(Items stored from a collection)

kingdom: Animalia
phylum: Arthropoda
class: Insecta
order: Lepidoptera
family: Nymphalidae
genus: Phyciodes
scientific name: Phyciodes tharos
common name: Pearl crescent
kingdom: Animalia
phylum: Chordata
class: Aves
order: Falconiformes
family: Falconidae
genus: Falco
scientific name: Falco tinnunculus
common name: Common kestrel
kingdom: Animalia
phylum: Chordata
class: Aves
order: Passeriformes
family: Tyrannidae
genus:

▸ EXERCISE DESCRIPTION:
Pick out each line of the listing above that contains the word "name", and copy those lines in full.

▸ FULL SOLUTION:
scientific name: Phyciodes tharos
common name: Pearl crescent
scientific name: Falco tinnunculus
common name: Common kestrel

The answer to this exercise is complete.